▶ _Goal of the exercise_
An exact copy of the data is needed, one that excludes all pictures.

▶ _Input data_
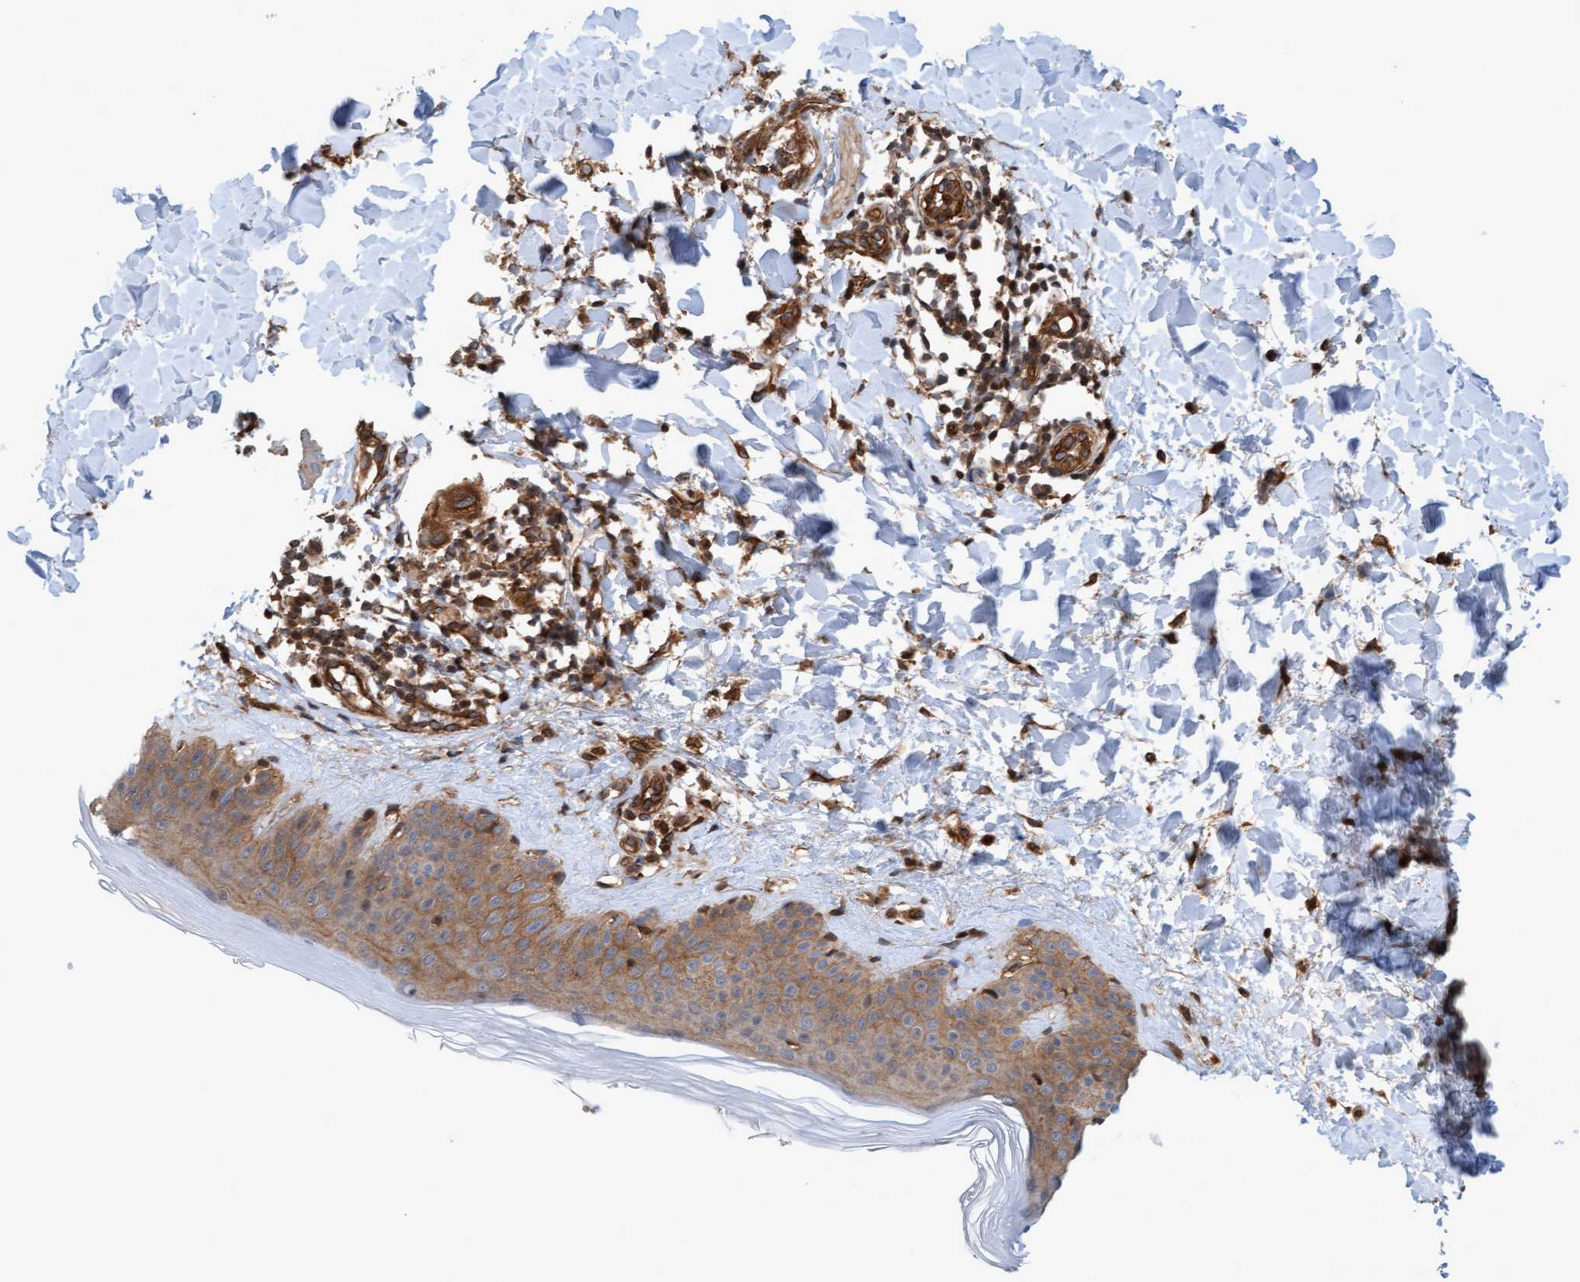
{"staining": {"intensity": "moderate", "quantity": ">75%", "location": "cytoplasmic/membranous"}, "tissue": "skin", "cell_type": "Fibroblasts", "image_type": "normal", "snomed": [{"axis": "morphology", "description": "Normal tissue, NOS"}, {"axis": "morphology", "description": "Malignant melanoma, Metastatic site"}, {"axis": "topography", "description": "Skin"}], "caption": "This image exhibits immunohistochemistry staining of benign skin, with medium moderate cytoplasmic/membranous positivity in about >75% of fibroblasts.", "gene": "ERAL1", "patient": {"sex": "male", "age": 41}}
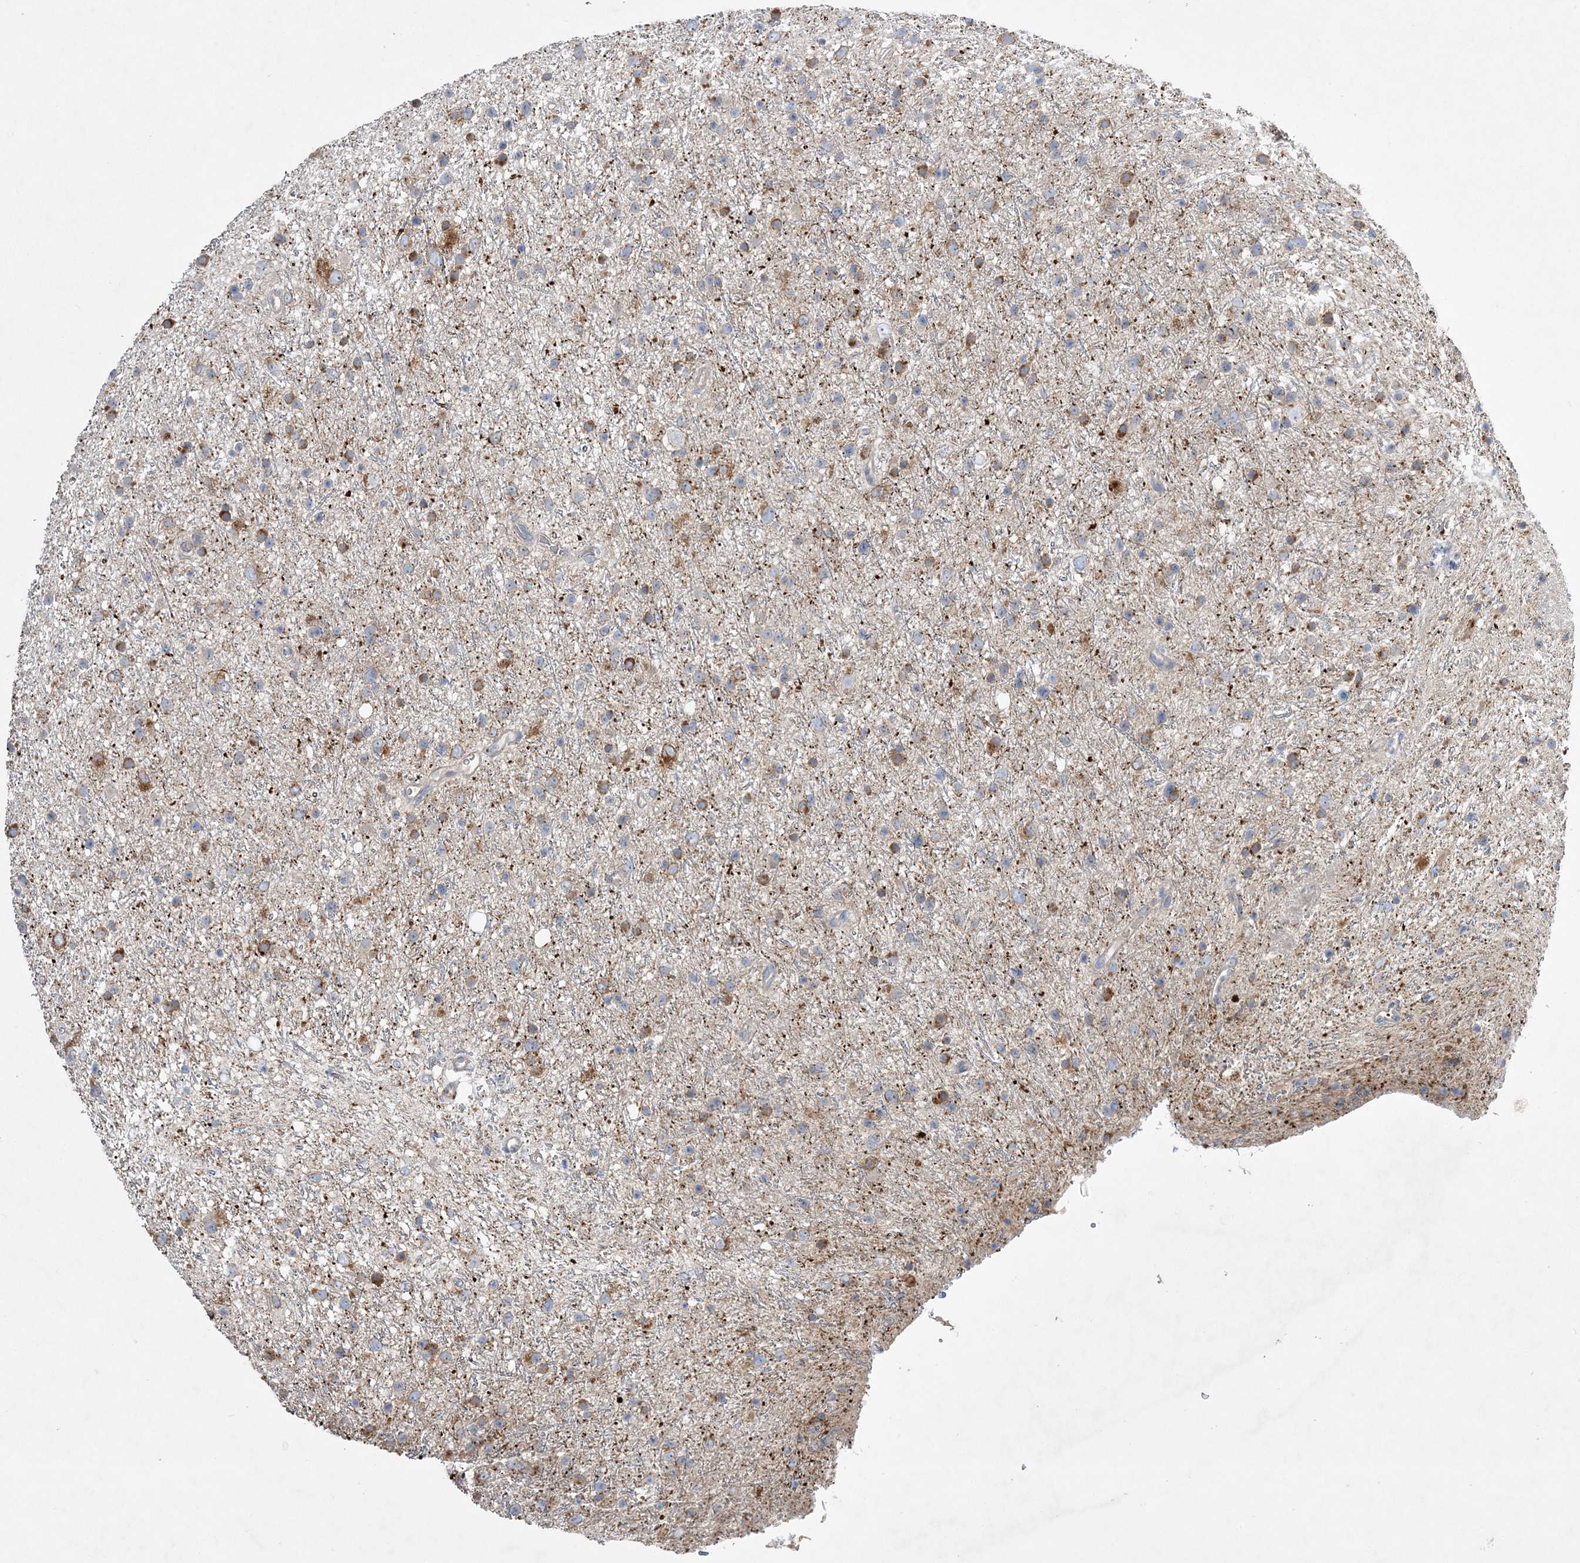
{"staining": {"intensity": "moderate", "quantity": "<25%", "location": "cytoplasmic/membranous"}, "tissue": "glioma", "cell_type": "Tumor cells", "image_type": "cancer", "snomed": [{"axis": "morphology", "description": "Glioma, malignant, Low grade"}, {"axis": "topography", "description": "Cerebral cortex"}], "caption": "About <25% of tumor cells in human glioma display moderate cytoplasmic/membranous protein expression as visualized by brown immunohistochemical staining.", "gene": "ADCK2", "patient": {"sex": "female", "age": 39}}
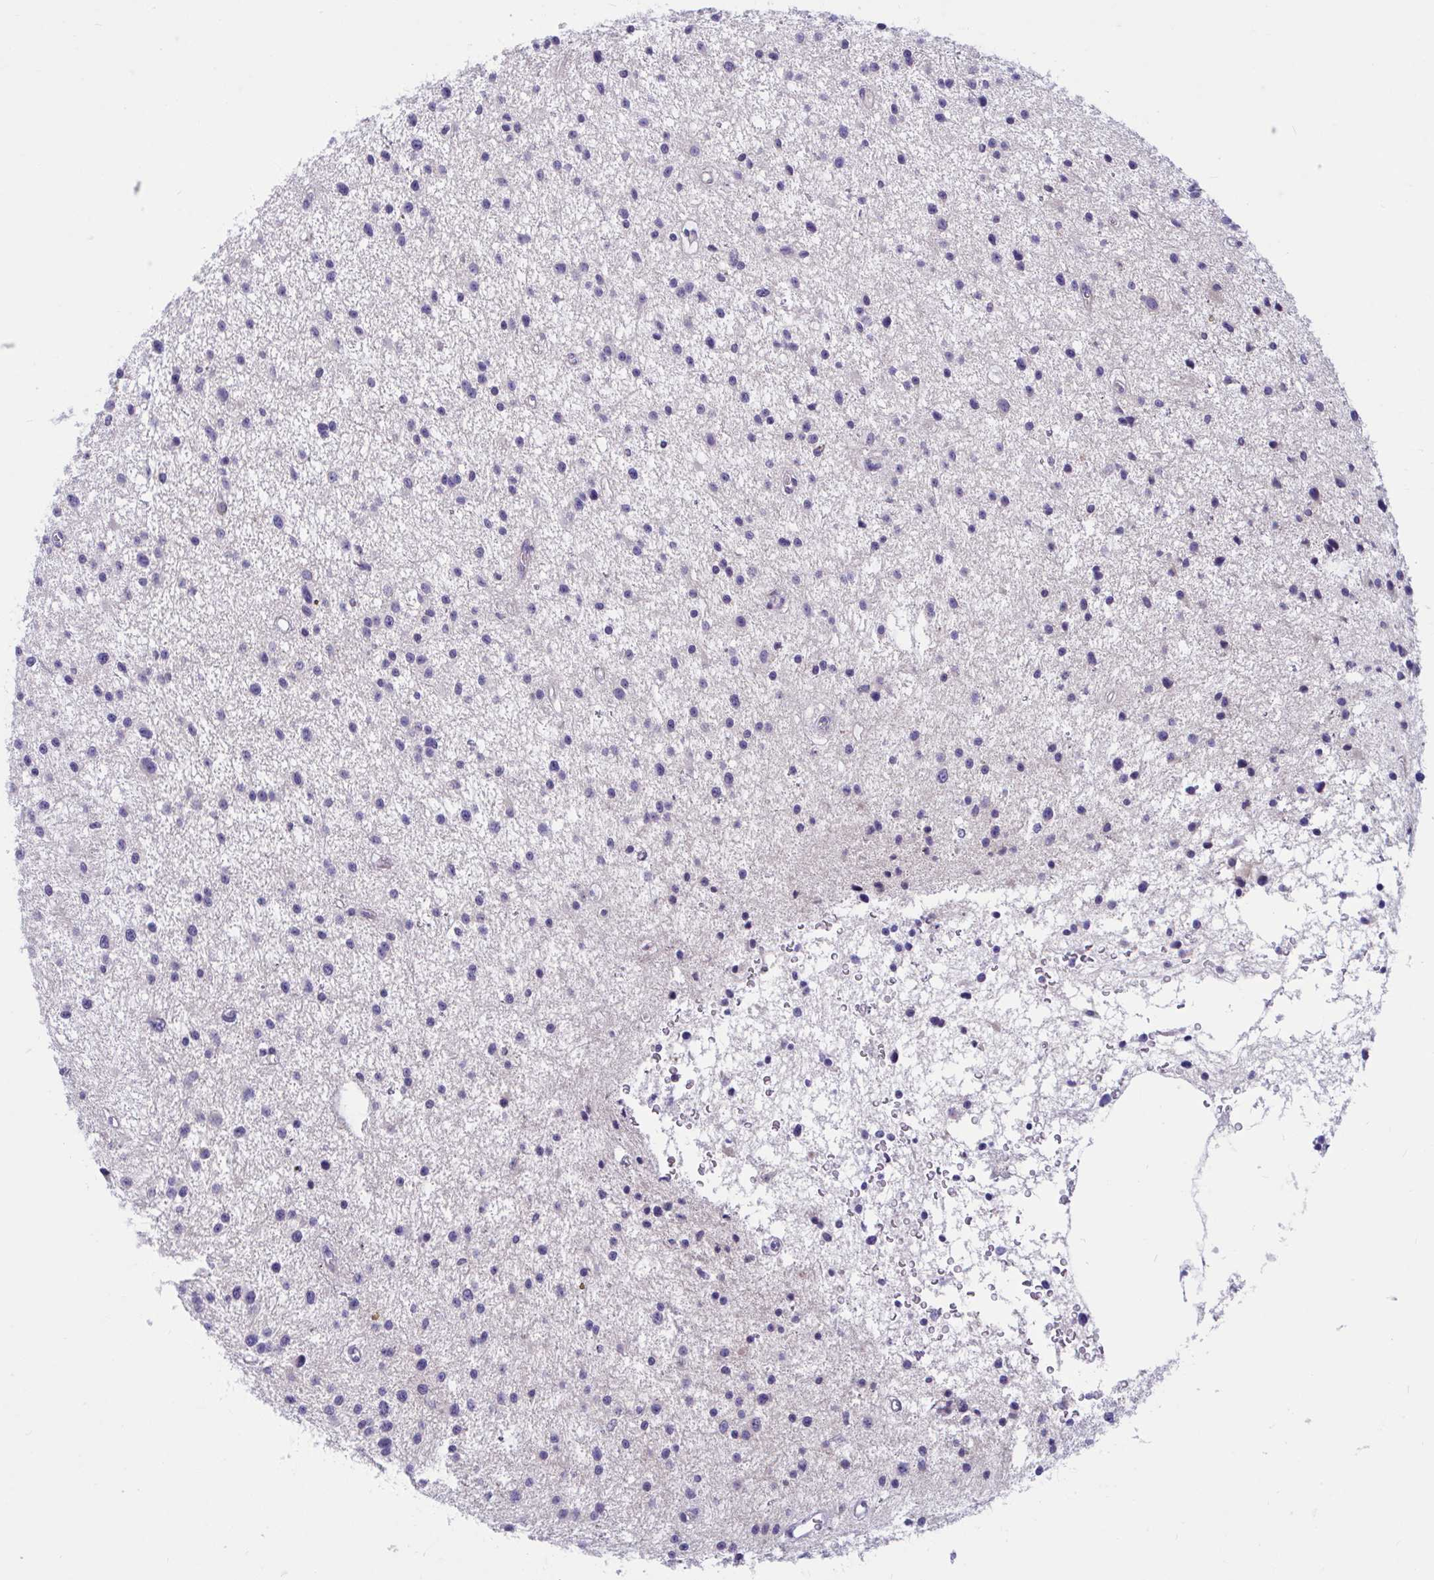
{"staining": {"intensity": "negative", "quantity": "none", "location": "none"}, "tissue": "glioma", "cell_type": "Tumor cells", "image_type": "cancer", "snomed": [{"axis": "morphology", "description": "Glioma, malignant, Low grade"}, {"axis": "topography", "description": "Brain"}], "caption": "Immunohistochemistry (IHC) photomicrograph of neoplastic tissue: human malignant low-grade glioma stained with DAB (3,3'-diaminobenzidine) displays no significant protein expression in tumor cells. (Stains: DAB (3,3'-diaminobenzidine) immunohistochemistry with hematoxylin counter stain, Microscopy: brightfield microscopy at high magnification).", "gene": "WBP1", "patient": {"sex": "male", "age": 43}}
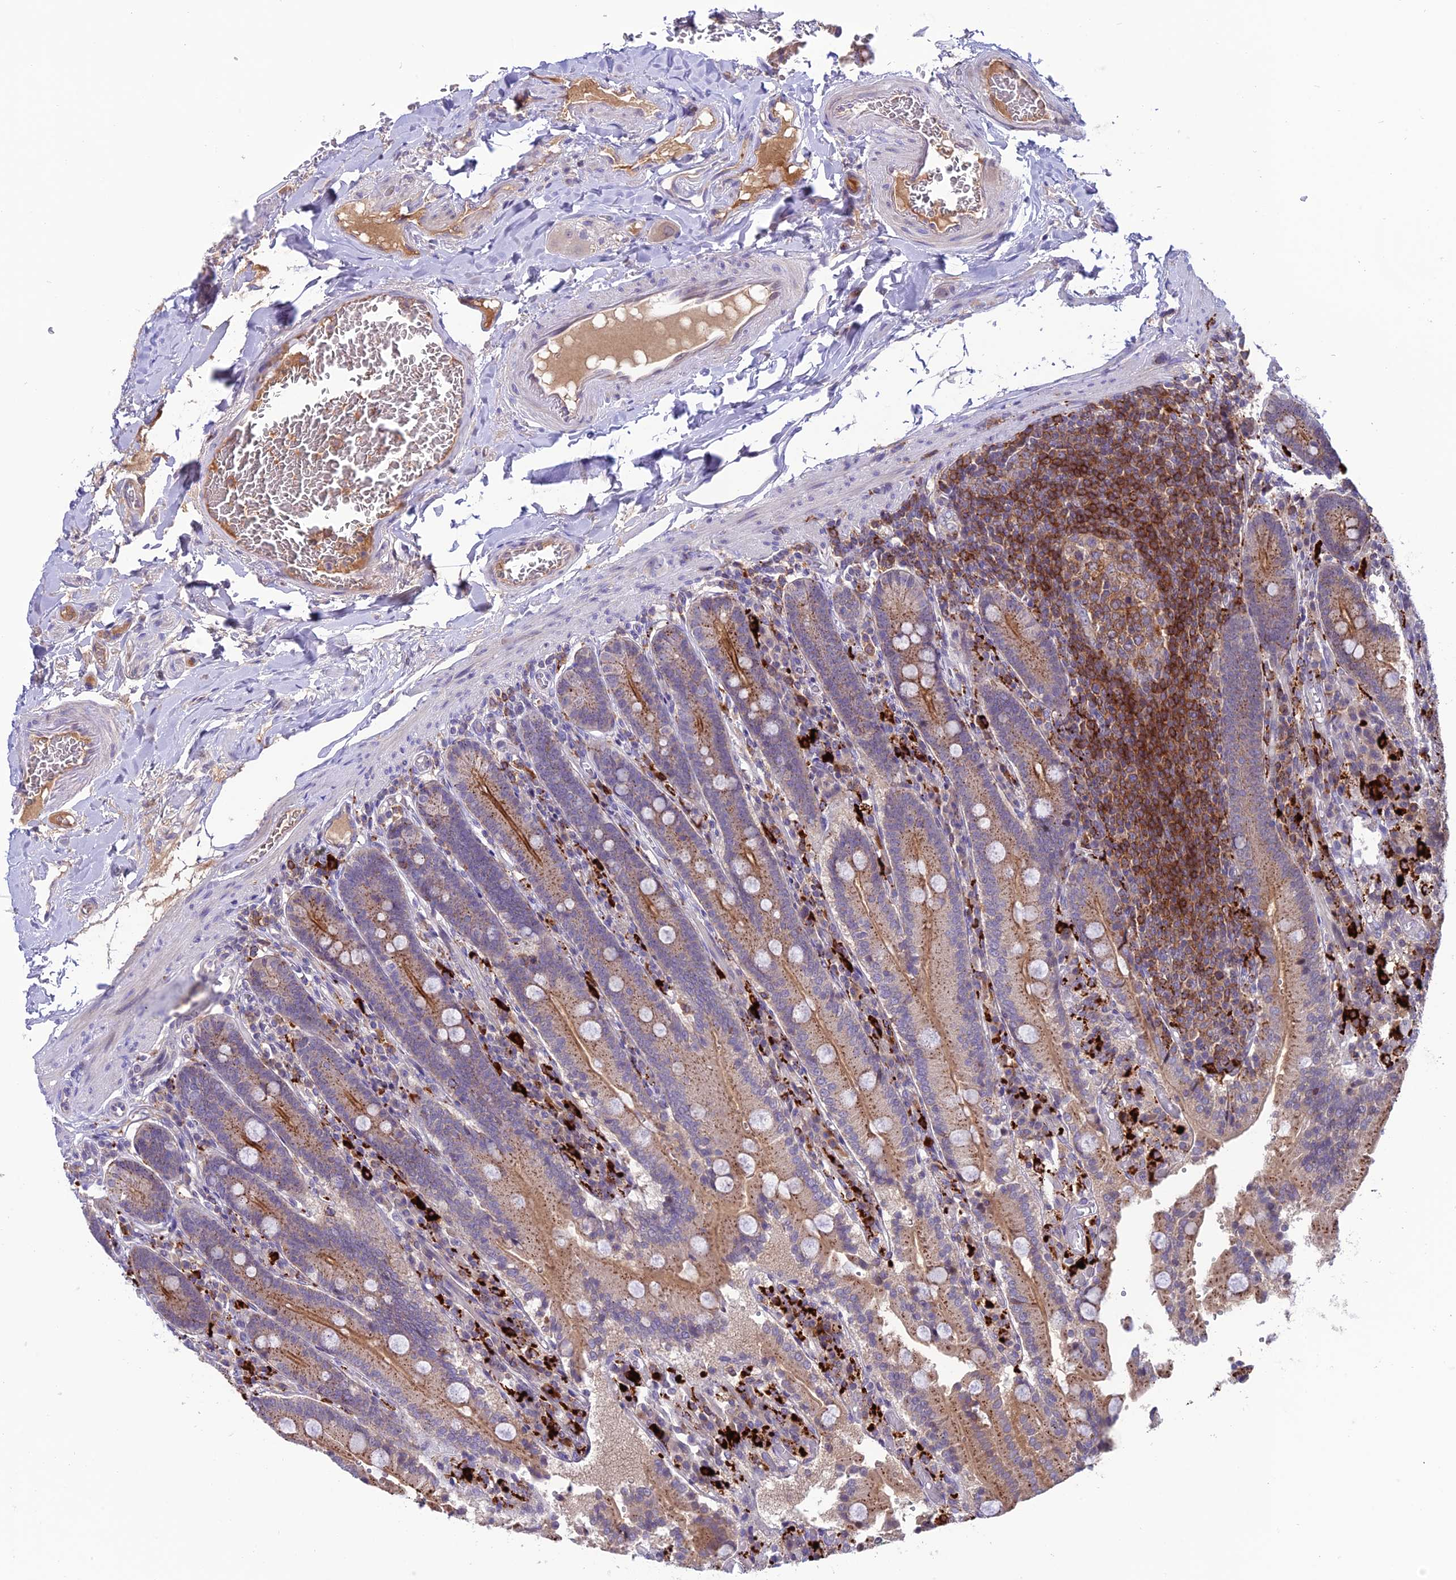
{"staining": {"intensity": "moderate", "quantity": ">75%", "location": "cytoplasmic/membranous"}, "tissue": "duodenum", "cell_type": "Glandular cells", "image_type": "normal", "snomed": [{"axis": "morphology", "description": "Normal tissue, NOS"}, {"axis": "topography", "description": "Duodenum"}], "caption": "An immunohistochemistry (IHC) histopathology image of benign tissue is shown. Protein staining in brown shows moderate cytoplasmic/membranous positivity in duodenum within glandular cells. (DAB (3,3'-diaminobenzidine) IHC with brightfield microscopy, high magnification).", "gene": "ARHGEF18", "patient": {"sex": "female", "age": 62}}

▶ _Answer box_
{"staining": {"intensity": "moderate", "quantity": ">75%", "location": "cytoplasmic/membranous"}, "tissue": "skin", "cell_type": "Fibroblasts", "image_type": "normal", "snomed": [{"axis": "morphology", "description": "Normal tissue, NOS"}, {"axis": "morphology", "description": "Malignant melanoma, Metastatic site"}, {"axis": "topography", "description": "Skin"}], "caption": "This image exhibits immunohistochemistry staining of benign skin, with medium moderate cytoplasmic/membranous positivity in about >75% of fibroblasts.", "gene": "ERAL1", "patient": {"sex": "male", "age": 41}}
{"staining": {"intensity": "moderate", "quantity": "<25%", "location": "cytoplasmic/membranous"}, "tissue": "glioma", "cell_type": "Tumor cells", "image_type": "cancer", "snomed": [{"axis": "morphology", "description": "Glioma, malignant, Low grade"}, {"axis": "topography", "description": "Cerebral cortex"}], "caption": "About <25% of tumor cells in human glioma display moderate cytoplasmic/membranous protein expression as visualized by brown immunohistochemical staining.", "gene": "ADCK2", "patient": {"sex": "female", "age": 39}}
{"staining": {"intensity": "negative", "quantity": "none", "location": "none"}, "tissue": "glioma", "cell_type": "Tumor cells", "image_type": "cancer", "snomed": [{"axis": "morphology", "description": "Glioma, malignant, Low grade"}, {"axis": "topography", "description": "Brain"}], "caption": "Immunohistochemistry (IHC) photomicrograph of neoplastic tissue: human malignant low-grade glioma stained with DAB (3,3'-diaminobenzidine) displays no significant protein expression in tumor cells. (Stains: DAB (3,3'-diaminobenzidine) immunohistochemistry with hematoxylin counter stain, Microscopy: brightfield microscopy at high magnification).", "gene": "WBP1", "patient": {"sex": "male", "age": 43}}
{"staining": {"intensity": "moderate", "quantity": ">75%", "location": "cytoplasmic/membranous"}, "tissue": "duodenum", "cell_type": "Glandular cells", "image_type": "normal", "snomed": [{"axis": "morphology", "description": "Normal tissue, NOS"}, {"axis": "topography", "description": "Duodenum"}], "caption": "An immunohistochemistry (IHC) histopathology image of benign tissue is shown. Protein staining in brown shows moderate cytoplasmic/membranous positivity in duodenum within glandular cells. (DAB (3,3'-diaminobenzidine) IHC with brightfield microscopy, high magnification).", "gene": "ARHGEF18", "patient": {"sex": "female", "age": 62}}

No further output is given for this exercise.